Aim of the exercise: Reproduce the following records verbatim, starting at the line containing "pose: elev=309.6 azim=139.4" and ending after the line containing "Dot at: (273, 268)".

Record extracts:
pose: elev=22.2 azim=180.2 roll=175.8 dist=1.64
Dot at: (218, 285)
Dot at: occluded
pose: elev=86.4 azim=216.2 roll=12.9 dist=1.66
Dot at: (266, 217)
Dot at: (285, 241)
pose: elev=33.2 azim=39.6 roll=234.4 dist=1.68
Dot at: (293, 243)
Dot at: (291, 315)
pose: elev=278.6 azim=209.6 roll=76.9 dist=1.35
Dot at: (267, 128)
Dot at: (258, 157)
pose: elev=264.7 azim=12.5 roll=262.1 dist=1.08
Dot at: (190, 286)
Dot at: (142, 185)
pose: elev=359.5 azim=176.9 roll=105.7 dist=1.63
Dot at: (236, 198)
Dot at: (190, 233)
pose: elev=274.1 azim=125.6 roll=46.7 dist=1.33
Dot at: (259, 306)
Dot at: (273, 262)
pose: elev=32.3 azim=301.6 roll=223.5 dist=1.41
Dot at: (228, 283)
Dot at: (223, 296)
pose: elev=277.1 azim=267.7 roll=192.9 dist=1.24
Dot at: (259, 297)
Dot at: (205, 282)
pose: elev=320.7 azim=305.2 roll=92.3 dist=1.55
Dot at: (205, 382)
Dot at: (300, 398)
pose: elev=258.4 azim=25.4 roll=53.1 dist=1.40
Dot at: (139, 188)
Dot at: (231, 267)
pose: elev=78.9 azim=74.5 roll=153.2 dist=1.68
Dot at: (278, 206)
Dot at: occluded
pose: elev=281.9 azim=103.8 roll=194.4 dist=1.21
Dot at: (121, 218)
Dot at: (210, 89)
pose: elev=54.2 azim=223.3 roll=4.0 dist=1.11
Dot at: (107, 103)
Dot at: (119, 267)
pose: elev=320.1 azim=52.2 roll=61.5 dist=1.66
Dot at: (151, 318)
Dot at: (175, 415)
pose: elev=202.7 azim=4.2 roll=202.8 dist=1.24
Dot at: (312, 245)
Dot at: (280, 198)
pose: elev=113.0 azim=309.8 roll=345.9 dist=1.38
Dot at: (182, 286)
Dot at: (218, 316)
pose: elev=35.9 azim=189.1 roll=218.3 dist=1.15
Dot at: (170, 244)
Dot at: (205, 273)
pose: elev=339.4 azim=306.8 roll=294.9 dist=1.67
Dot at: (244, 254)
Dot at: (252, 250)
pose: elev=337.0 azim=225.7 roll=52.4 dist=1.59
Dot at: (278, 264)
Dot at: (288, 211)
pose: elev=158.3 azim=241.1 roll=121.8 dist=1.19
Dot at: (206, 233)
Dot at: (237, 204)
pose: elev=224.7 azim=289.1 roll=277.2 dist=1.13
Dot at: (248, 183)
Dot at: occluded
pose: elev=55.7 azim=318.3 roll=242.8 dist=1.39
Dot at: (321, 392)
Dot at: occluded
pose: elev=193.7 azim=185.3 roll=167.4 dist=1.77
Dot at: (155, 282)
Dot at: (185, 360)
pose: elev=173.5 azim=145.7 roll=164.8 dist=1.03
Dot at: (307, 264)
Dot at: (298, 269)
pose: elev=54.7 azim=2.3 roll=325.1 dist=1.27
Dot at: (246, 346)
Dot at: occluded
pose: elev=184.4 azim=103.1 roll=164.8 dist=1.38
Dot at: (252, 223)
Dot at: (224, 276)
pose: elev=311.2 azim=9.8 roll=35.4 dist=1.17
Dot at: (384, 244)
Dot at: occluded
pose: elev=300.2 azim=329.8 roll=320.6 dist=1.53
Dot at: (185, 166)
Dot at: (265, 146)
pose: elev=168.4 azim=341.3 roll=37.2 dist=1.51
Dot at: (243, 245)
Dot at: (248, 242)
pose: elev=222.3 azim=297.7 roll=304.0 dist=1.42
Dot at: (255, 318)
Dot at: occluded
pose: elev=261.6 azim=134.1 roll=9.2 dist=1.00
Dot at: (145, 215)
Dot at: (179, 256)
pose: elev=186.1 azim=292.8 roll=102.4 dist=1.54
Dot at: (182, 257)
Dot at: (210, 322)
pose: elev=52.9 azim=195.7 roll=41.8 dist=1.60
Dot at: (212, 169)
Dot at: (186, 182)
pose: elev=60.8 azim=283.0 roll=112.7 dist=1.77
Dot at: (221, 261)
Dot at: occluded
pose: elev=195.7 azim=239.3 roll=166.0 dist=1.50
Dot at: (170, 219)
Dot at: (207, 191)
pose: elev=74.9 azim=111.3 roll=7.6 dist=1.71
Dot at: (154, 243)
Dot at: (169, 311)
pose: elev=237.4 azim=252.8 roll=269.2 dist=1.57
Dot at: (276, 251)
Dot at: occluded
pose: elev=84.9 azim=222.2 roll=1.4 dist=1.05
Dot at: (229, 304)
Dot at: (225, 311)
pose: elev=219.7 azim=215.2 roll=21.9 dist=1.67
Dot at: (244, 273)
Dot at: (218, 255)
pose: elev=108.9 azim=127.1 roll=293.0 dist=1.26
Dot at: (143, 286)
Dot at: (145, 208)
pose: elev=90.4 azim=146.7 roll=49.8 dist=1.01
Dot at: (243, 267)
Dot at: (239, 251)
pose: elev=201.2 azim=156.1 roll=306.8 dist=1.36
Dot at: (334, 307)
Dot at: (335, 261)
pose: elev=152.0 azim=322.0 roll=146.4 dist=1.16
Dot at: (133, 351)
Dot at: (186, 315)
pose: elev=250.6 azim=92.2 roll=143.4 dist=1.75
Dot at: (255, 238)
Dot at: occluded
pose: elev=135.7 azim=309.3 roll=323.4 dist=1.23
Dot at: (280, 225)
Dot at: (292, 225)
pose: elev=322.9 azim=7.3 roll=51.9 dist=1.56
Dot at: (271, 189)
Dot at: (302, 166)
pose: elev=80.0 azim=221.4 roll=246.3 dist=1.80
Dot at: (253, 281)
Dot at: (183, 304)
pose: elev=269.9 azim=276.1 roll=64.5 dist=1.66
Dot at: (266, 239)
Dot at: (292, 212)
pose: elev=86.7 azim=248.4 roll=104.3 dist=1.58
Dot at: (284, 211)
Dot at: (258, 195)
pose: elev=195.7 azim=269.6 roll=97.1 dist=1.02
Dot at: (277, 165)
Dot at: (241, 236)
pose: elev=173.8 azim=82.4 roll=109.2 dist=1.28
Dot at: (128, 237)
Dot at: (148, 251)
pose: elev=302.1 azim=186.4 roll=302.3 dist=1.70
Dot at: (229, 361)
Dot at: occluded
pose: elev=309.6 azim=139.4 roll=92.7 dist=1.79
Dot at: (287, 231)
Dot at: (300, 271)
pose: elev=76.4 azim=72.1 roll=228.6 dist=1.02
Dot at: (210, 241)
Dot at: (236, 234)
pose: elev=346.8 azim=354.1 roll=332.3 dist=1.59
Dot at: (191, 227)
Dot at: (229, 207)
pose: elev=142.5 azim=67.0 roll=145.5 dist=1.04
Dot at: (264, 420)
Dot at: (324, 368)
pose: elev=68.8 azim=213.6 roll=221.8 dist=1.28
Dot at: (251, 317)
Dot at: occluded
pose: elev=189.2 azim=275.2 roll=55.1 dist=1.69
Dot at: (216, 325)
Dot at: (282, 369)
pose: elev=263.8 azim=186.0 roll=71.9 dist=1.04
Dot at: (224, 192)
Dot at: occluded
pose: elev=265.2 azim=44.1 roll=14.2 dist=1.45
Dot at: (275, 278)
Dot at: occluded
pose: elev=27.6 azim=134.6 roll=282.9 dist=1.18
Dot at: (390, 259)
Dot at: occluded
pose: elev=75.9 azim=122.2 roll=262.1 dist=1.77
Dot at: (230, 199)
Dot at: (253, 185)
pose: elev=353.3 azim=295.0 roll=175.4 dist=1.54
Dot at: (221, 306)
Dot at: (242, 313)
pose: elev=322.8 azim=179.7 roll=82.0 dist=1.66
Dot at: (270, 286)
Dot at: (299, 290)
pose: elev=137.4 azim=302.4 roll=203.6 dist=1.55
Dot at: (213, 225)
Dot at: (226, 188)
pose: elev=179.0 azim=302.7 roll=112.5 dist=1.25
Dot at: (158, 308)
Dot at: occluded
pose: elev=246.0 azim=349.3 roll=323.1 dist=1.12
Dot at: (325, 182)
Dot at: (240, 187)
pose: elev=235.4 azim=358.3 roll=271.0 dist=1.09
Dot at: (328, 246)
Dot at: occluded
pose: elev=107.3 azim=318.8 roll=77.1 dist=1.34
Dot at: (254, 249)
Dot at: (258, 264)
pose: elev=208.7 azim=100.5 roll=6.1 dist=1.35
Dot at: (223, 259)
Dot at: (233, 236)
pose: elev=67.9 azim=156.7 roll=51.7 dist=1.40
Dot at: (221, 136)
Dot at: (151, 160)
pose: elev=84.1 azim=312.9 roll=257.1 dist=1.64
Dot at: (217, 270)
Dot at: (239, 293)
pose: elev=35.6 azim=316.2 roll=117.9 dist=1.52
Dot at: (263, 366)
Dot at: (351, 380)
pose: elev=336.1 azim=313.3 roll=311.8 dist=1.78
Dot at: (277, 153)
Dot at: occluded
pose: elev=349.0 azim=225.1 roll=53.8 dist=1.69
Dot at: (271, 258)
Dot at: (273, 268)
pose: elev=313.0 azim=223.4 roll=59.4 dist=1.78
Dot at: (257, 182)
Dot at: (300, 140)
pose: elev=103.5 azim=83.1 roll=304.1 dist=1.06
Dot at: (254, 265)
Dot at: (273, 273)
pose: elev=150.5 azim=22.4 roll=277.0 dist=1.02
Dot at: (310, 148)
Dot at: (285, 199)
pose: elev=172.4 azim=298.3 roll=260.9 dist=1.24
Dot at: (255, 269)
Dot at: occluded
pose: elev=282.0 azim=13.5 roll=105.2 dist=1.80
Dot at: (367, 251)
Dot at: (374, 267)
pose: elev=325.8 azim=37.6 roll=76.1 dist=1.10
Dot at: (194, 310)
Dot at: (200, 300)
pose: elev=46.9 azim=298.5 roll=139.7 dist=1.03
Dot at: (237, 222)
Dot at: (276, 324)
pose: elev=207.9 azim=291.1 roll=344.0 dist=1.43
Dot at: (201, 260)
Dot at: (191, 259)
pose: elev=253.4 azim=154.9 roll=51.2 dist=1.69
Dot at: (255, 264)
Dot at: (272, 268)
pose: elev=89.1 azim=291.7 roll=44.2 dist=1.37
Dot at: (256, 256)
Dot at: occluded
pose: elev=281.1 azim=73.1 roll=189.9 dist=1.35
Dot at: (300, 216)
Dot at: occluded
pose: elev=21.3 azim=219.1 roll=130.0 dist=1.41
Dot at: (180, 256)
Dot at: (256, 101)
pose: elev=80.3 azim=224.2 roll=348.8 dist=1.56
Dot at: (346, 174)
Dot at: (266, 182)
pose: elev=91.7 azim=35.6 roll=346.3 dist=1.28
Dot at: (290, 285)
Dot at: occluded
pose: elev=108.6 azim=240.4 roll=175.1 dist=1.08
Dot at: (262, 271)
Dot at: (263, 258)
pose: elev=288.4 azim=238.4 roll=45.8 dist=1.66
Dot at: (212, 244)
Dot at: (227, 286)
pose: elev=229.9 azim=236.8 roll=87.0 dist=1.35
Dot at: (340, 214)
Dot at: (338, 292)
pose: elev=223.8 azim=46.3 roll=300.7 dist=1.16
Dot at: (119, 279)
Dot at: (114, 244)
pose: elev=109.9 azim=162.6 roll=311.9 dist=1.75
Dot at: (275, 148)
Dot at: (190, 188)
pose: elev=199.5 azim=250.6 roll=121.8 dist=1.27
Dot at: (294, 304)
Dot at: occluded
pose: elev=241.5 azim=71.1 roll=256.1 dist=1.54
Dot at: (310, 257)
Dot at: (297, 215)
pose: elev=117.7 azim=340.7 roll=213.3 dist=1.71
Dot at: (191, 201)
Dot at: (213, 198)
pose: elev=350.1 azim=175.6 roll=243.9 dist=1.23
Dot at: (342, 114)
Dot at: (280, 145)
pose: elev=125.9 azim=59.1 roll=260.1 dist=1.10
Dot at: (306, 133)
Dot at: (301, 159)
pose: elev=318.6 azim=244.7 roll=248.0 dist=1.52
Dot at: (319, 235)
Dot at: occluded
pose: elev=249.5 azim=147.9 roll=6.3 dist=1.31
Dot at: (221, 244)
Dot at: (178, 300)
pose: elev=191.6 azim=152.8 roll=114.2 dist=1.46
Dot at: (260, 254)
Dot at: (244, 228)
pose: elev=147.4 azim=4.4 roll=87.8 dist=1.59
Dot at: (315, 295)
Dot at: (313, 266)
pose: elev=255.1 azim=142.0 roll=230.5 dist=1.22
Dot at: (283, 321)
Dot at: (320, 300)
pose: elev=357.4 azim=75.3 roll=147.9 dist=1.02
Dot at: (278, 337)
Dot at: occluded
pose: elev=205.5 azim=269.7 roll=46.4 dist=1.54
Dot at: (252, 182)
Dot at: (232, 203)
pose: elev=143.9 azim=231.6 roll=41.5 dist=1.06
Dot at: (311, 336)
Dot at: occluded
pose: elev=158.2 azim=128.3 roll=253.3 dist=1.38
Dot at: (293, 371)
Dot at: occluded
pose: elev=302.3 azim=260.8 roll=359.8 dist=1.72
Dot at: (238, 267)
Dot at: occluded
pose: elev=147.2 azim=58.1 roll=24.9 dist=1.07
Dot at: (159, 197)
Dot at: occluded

Response to this task:
pose: elev=309.6 azim=139.4 roll=92.7 dist=1.79
Dot at: (287, 231)
Dot at: (300, 271)
pose: elev=76.4 azim=72.1 roll=228.6 dist=1.02
Dot at: (210, 241)
Dot at: (236, 234)
pose: elev=346.8 azim=354.1 roll=332.3 dist=1.59
Dot at: (191, 227)
Dot at: (229, 207)
pose: elev=142.5 azim=67.0 roll=145.5 dist=1.04
Dot at: (264, 420)
Dot at: (324, 368)
pose: elev=68.8 azim=213.6 roll=221.8 dist=1.28
Dot at: (251, 317)
Dot at: occluded
pose: elev=189.2 azim=275.2 roll=55.1 dist=1.69
Dot at: (216, 325)
Dot at: (282, 369)
pose: elev=263.8 azim=186.0 roll=71.9 dist=1.04
Dot at: (224, 192)
Dot at: occluded
pose: elev=265.2 azim=44.1 roll=14.2 dist=1.45
Dot at: (275, 278)
Dot at: occluded
pose: elev=27.6 azim=134.6 roll=282.9 dist=1.18
Dot at: (390, 259)
Dot at: occluded
pose: elev=75.9 azim=122.2 roll=262.1 dist=1.77
Dot at: (230, 199)
Dot at: (253, 185)
pose: elev=353.3 azim=295.0 roll=175.4 dist=1.54
Dot at: (221, 306)
Dot at: (242, 313)
pose: elev=322.8 azim=179.7 roll=82.0 dist=1.66
Dot at: (270, 286)
Dot at: (299, 290)
pose: elev=137.4 azim=302.4 roll=203.6 dist=1.55
Dot at: (213, 225)
Dot at: (226, 188)
pose: elev=179.0 azim=302.7 roll=112.5 dist=1.25
Dot at: (158, 308)
Dot at: occluded
pose: elev=246.0 azim=349.3 roll=323.1 dist=1.12
Dot at: (325, 182)
Dot at: (240, 187)
pose: elev=235.4 azim=358.3 roll=271.0 dist=1.09
Dot at: (328, 246)
Dot at: occluded
pose: elev=107.3 azim=318.8 roll=77.1 dist=1.34
Dot at: (254, 249)
Dot at: (258, 264)
pose: elev=208.7 azim=100.5 roll=6.1 dist=1.35
Dot at: (223, 259)
Dot at: (233, 236)
pose: elev=67.9 azim=156.7 roll=51.7 dist=1.40
Dot at: (221, 136)
Dot at: (151, 160)
pose: elev=84.1 azim=312.9 roll=257.1 dist=1.64
Dot at: (217, 270)
Dot at: (239, 293)
pose: elev=35.6 azim=316.2 roll=117.9 dist=1.52
Dot at: (263, 366)
Dot at: (351, 380)
pose: elev=336.1 azim=313.3 roll=311.8 dist=1.78
Dot at: (277, 153)
Dot at: occluded
pose: elev=349.0 azim=225.1 roll=53.8 dist=1.69
Dot at: (271, 258)
Dot at: (273, 268)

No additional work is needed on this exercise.